Given information:
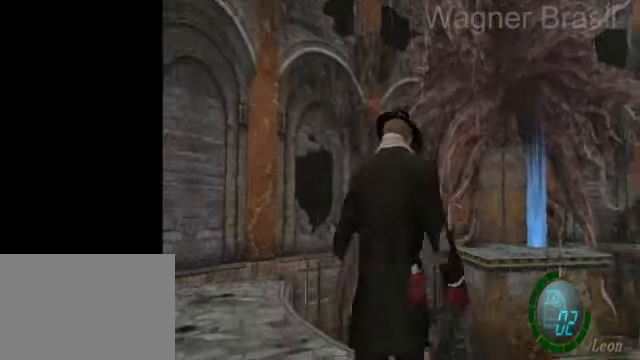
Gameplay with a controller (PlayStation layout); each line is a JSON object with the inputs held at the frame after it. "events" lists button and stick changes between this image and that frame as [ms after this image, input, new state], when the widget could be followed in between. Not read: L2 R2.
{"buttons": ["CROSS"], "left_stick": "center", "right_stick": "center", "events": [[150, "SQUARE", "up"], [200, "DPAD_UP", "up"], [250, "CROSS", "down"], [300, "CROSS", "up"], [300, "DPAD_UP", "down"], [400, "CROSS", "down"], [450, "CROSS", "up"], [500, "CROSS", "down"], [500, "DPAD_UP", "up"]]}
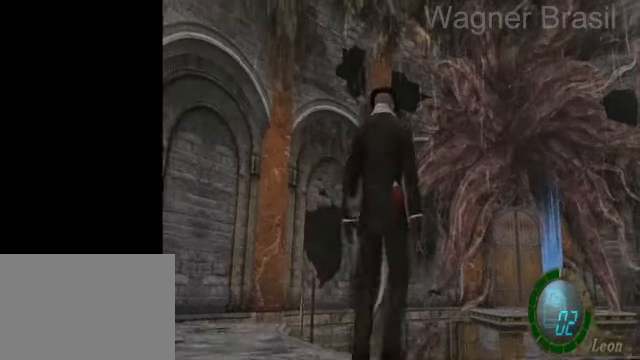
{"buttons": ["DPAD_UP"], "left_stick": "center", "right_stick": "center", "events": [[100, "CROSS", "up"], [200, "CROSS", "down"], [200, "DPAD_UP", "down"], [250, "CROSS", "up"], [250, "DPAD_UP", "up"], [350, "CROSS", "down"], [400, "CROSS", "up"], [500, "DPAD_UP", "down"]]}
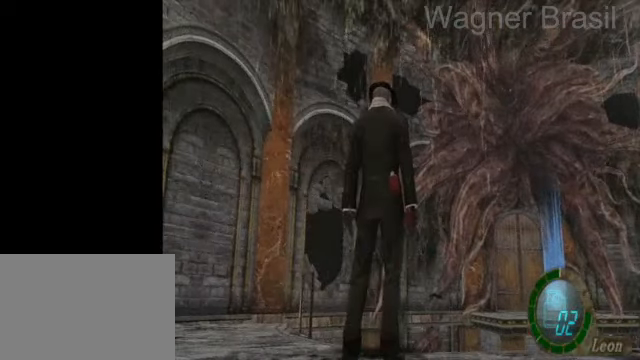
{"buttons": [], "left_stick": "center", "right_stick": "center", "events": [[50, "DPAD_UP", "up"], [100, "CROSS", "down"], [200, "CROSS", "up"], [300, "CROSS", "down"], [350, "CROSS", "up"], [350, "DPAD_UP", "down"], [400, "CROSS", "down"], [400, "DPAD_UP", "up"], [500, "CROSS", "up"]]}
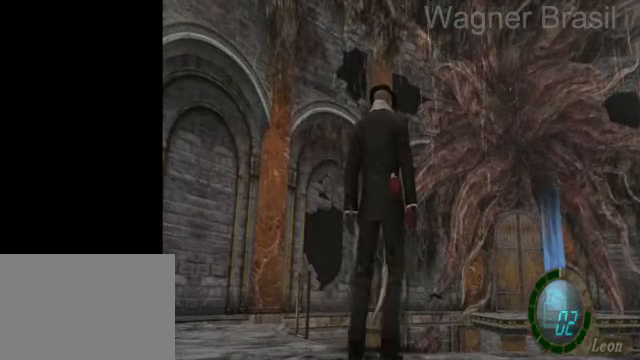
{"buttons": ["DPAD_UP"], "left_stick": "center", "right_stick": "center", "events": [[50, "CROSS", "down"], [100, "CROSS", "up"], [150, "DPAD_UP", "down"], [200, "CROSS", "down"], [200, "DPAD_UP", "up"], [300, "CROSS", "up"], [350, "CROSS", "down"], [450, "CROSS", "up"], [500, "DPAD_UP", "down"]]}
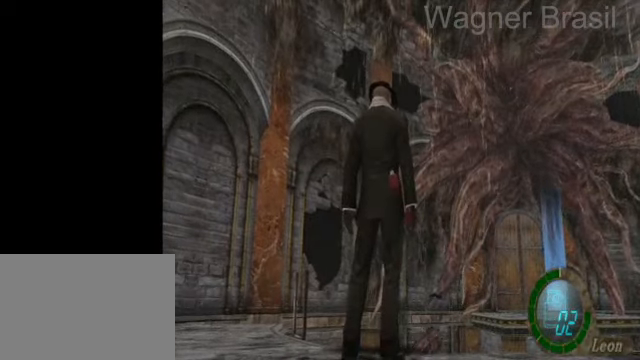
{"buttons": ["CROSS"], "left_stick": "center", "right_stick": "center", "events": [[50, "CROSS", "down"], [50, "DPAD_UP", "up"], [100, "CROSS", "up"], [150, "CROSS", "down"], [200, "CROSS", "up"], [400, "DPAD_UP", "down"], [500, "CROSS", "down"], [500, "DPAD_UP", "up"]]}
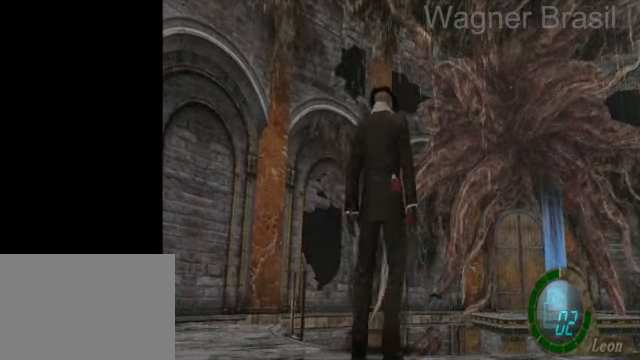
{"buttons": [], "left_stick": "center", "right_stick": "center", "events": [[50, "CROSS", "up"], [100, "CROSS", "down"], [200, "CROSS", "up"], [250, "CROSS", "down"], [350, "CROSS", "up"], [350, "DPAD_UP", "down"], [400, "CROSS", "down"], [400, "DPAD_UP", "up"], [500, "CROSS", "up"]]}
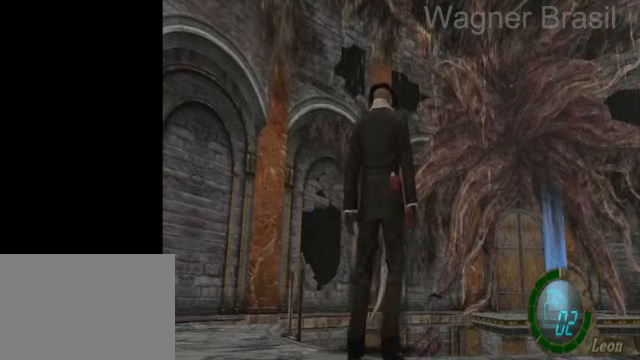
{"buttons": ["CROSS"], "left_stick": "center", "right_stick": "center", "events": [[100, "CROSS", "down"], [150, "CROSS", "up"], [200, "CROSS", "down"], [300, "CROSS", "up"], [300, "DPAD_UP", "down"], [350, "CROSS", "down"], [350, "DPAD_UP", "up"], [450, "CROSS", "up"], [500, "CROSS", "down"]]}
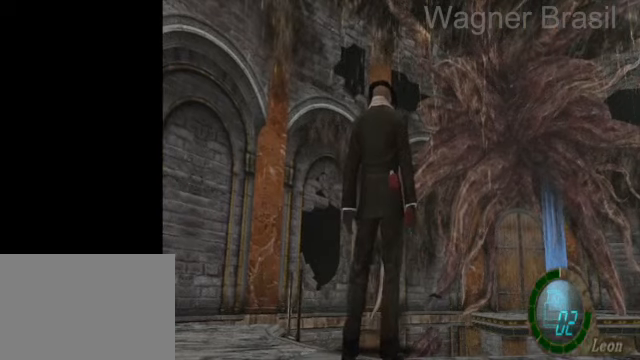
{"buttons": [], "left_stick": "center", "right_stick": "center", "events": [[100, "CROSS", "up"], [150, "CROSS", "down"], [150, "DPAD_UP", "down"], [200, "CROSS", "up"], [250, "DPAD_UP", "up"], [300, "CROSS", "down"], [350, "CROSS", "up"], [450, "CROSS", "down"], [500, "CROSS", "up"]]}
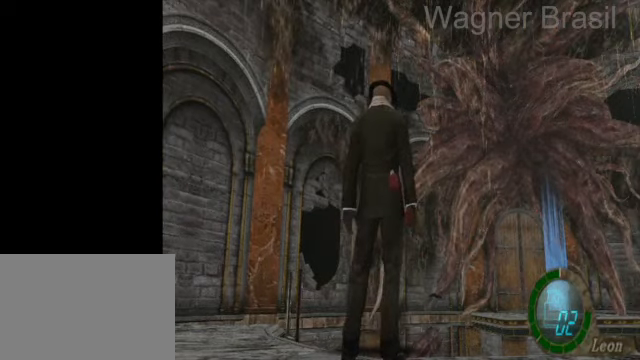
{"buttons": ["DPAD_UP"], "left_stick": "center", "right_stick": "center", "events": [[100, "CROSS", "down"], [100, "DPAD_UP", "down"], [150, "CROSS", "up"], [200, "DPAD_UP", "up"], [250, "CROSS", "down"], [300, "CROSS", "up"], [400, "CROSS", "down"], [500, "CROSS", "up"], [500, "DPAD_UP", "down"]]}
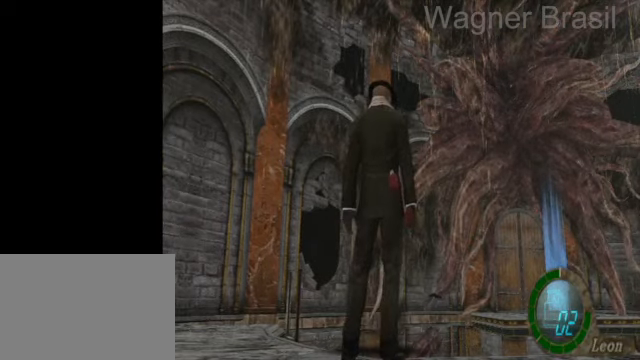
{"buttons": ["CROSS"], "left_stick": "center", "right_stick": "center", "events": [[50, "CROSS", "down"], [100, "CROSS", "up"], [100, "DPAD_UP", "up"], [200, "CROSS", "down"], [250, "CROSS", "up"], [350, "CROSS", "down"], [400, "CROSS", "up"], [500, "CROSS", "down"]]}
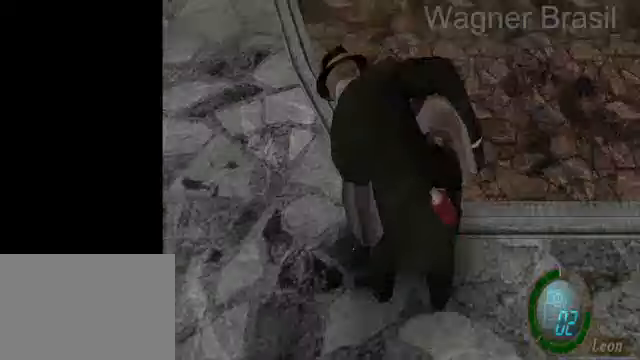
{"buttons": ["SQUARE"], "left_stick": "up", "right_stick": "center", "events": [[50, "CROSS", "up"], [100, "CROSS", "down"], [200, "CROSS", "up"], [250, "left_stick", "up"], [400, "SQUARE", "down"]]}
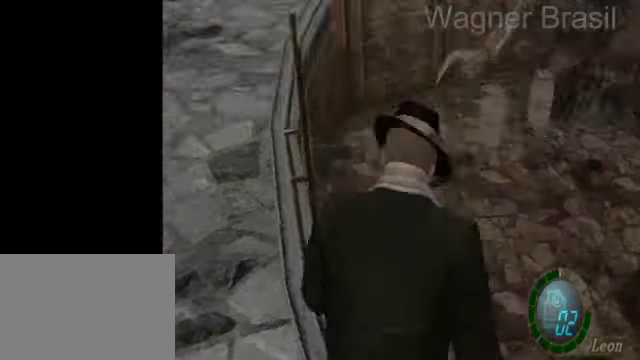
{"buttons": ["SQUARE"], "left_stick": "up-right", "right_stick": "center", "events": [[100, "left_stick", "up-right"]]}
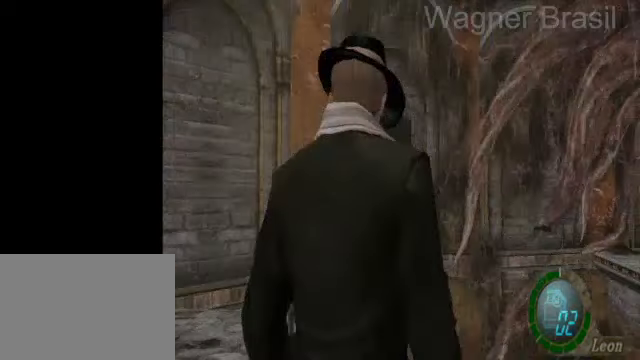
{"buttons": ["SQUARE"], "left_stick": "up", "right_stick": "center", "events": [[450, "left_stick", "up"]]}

--

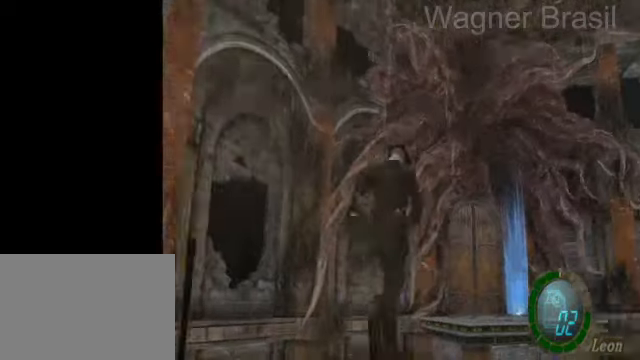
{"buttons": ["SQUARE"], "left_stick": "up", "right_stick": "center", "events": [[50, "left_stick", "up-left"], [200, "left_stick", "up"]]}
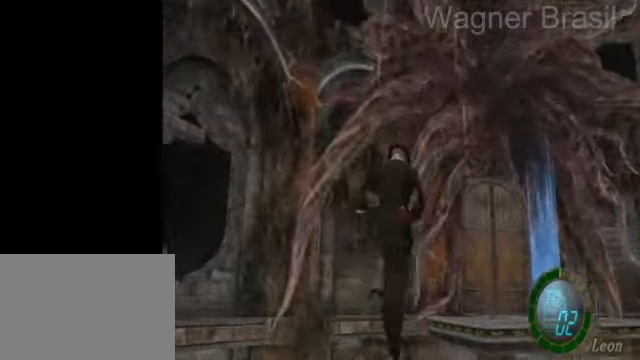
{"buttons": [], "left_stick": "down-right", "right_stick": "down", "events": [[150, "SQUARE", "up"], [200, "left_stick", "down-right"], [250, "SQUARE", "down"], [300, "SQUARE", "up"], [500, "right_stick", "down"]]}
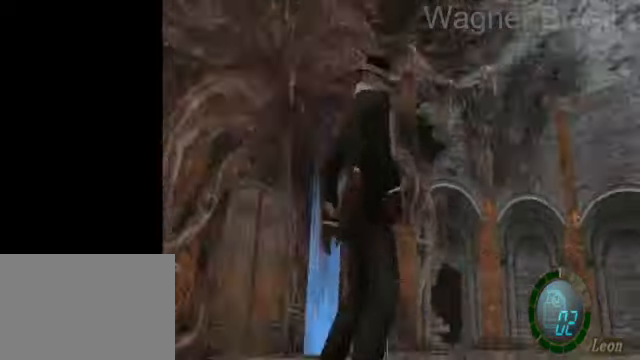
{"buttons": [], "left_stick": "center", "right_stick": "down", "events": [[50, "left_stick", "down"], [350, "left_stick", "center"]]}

What the task requires: Locate the lines above that contain "SQUARE" and copy them.

Task result:
{"buttons": ["CROSS"], "left_stick": "center", "right_stick": "center", "events": [[150, "SQUARE", "up"], [200, "DPAD_UP", "up"], [250, "CROSS", "down"], [300, "CROSS", "up"], [300, "DPAD_UP", "down"], [400, "CROSS", "down"], [450, "CROSS", "up"], [500, "CROSS", "down"], [500, "DPAD_UP", "up"]]}
{"buttons": ["SQUARE"], "left_stick": "up", "right_stick": "center", "events": [[50, "CROSS", "up"], [100, "CROSS", "down"], [200, "CROSS", "up"], [250, "left_stick", "up"], [400, "SQUARE", "down"]]}
{"buttons": ["SQUARE"], "left_stick": "up-right", "right_stick": "center", "events": [[100, "left_stick", "up-right"]]}
{"buttons": ["SQUARE"], "left_stick": "up", "right_stick": "center", "events": [[450, "left_stick", "up"]]}
{"buttons": ["SQUARE"], "left_stick": "up", "right_stick": "center", "events": [[50, "left_stick", "up-left"], [200, "left_stick", "up"]]}
{"buttons": [], "left_stick": "down-right", "right_stick": "down", "events": [[150, "SQUARE", "up"], [200, "left_stick", "down-right"], [250, "SQUARE", "down"], [300, "SQUARE", "up"], [500, "right_stick", "down"]]}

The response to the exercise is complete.